### YOUR INSTRUCTIONS
Turn the text from all the items below into a single numbered list of lines, leaving out blank lines. Do not include the pictures in your answer.

### ENTRIES SUPPLIED
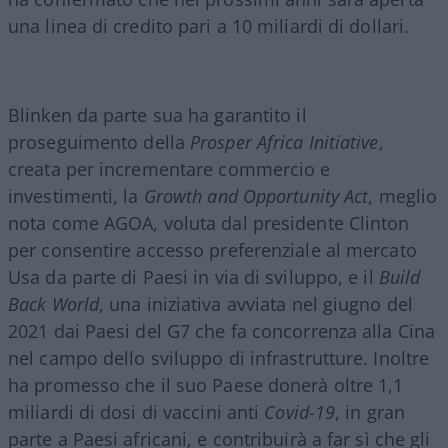
una linea di credito pari a 10 miliardi di dollari.
Blinken da parte sua ha garantito il
proseguimento della
Prosper Africa Initiative
,
creata per incrementare commercio e
investimenti, la
Growth and Opportunity Act
, meglio
nota come AGOA, voluta dal presidente Clinton
per consentire accesso preferenziale al mercato
Usa da parte di Paesi in via di sviluppo, e il
Build
Back World
, una iniziativa avviata nel giugno del
2021 dai Paesi del G7 che fa concorrenza alla Cina
nel campo dello sviluppo di infrastrutture. Inoltre
ha promesso che il suo Paese donerà oltre 1,1
miliardi di dosi di vaccini anti
Covid-19
, in gran
parte a Paesi africani, e contribuirà a far sì che gli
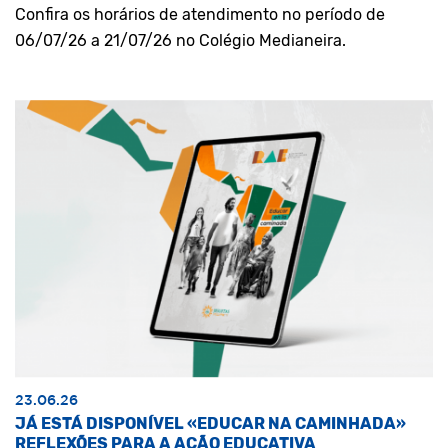
Confira os horários de atendimento no período de
06/07/26 a 21/07/26 no Colégio Medianeira.
23.06.26
JÁ ESTÁ DISPONÍVEL «EDUCAR NA CAMINHADA»
REFLEXÕES PARA A AÇÃO EDUCATIVA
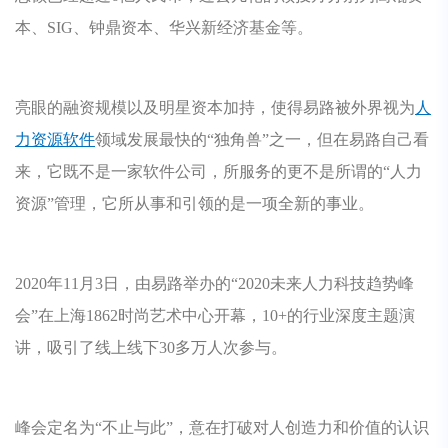
本、SIG、钟鼎资本、华兴新经济基金等。
亮眼的融资规模以及明星资本加持，使得易路被外界视为
人
力资源软件
领域发展最快的“独角兽”之一，但在易路自己看
来，它既不是一家软件公司，所服务的更不是所谓的“人力
资源”管理，它所从事和引领的是一项全新的事业。
2020年11月3日，由易路举办的“2020未来人力科技趋势峰
会”在上海1862时尚艺术中心开幕，10+的行业深度主题演
讲，吸引了线上线下30多万人次参与。
峰会定名为“不止与此”，意在打破对人创造力和价值的认识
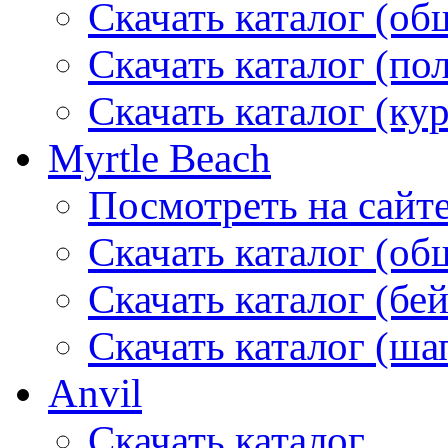
Скачать каталог (об
Скачать каталог (по
Скачать каталог (ку
Myrtle Beach
Посмотреть на сайт
Скачать каталог (об
Скачать каталог (бе
Скачать каталог (ша
Anvil
Скачать каталог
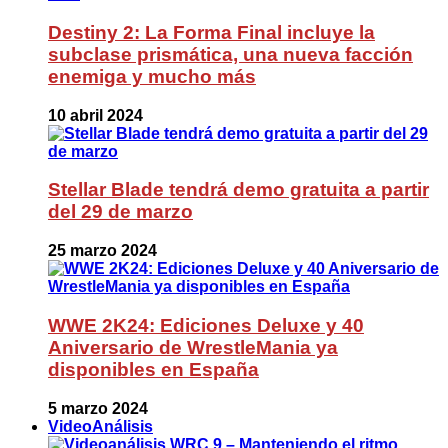
Destiny 2: La Forma Final incluye la
subclase prismática, una nueva facción
enemiga y mucho más
10 abril 2024
Stellar Blade tendrá demo gratuita a partir
del 29 de marzo
25 marzo 2024
WWE 2K24: Ediciones Deluxe y 40
Aniversario de WrestleMania ya
disponibles en España
5 marzo 2024
VideoAnálisis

### RESPONSE
1. una linea di credito pari a 10 miliardi di dollari.
2. Blinken da parte sua ha garantito il
3. proseguimento della
4. Prosper Africa Initiative
5. ,
6. creata per incrementare commercio e
7. investimenti, la
8. Growth and Opportunity Act
9. , meglio
10. nota come AGOA, voluta dal presidente Clinton
11. per consentire accesso preferenziale al mercato
12. Usa da parte di Paesi in via di sviluppo, e il
13. Build
14. Back World
15. , una iniziativa avviata nel giugno del
16. 2021 dai Paesi del G7 che fa concorrenza alla Cina
17. nel campo dello sviluppo di infrastrutture. Inoltre
18. ha promesso che il suo Paese donerà oltre 1,1
19. miliardi di dosi di vaccini anti
20. Covid-19
21. , in gran
22. parte a Paesi africani, e contribuirà a far sì che gli
23. Confira os horários de atendimento no período de
24. 06/07/26 a 21/07/26 no Colégio Medianeira.
25. 23.06.26
26. JÁ ESTÁ DISPONÍVEL «EDUCAR NA CAMINHADA»
27. REFLEXÕES PARA A AÇÃO EDUCATIVA
28. 本、SIG、钟鼎资本、华兴新经济基金等。
29. 亮眼的融资规模以及明星资本加持，使得易路被外界视为
30. 人
31. 力资源软件
32. 领域发展最快的“独角兽”之一，但在易路自己看
33. 来，它既不是一家软件公司，所服务的更不是所谓的“人力
34. 资源”管理，它所从事和引领的是一项全新的事业。
35. 2020年11月3日，由易路举办的“2020未来人力科技趋势峰
36. 会”在上海1862时尚艺术中心开幕，10+的行业深度主题演
37. 讲，吸引了线上线下30多万人次参与。
38. 峰会定名为“不止与此”，意在打破对人创造力和价值的认识
39. Скачать каталог (об
40. Скачать каталог (по
41. Скачать каталог (ку
42. Myrtle Beach
43. Посмотреть на сайт
44. Скачать каталог (об
45. Скачать каталог (бе
46. Скачать каталог (ша
47. Anvil
48. Скачать каталог
49. Destiny 2: La Forma Final incluye la
50. subclase prismática, una nueva facción
51. enemiga y mucho más
52. 10 abril 2024
53. Stellar Blade tendrá demo gratuita a partir
54. del 29 de marzo
55. 25 marzo 2024
56. WWE 2K24: Ediciones Deluxe y 40
57. Aniversario de WrestleMania ya
58. disponibles en España
59. 5 marzo 2024
60. VideoAnálisis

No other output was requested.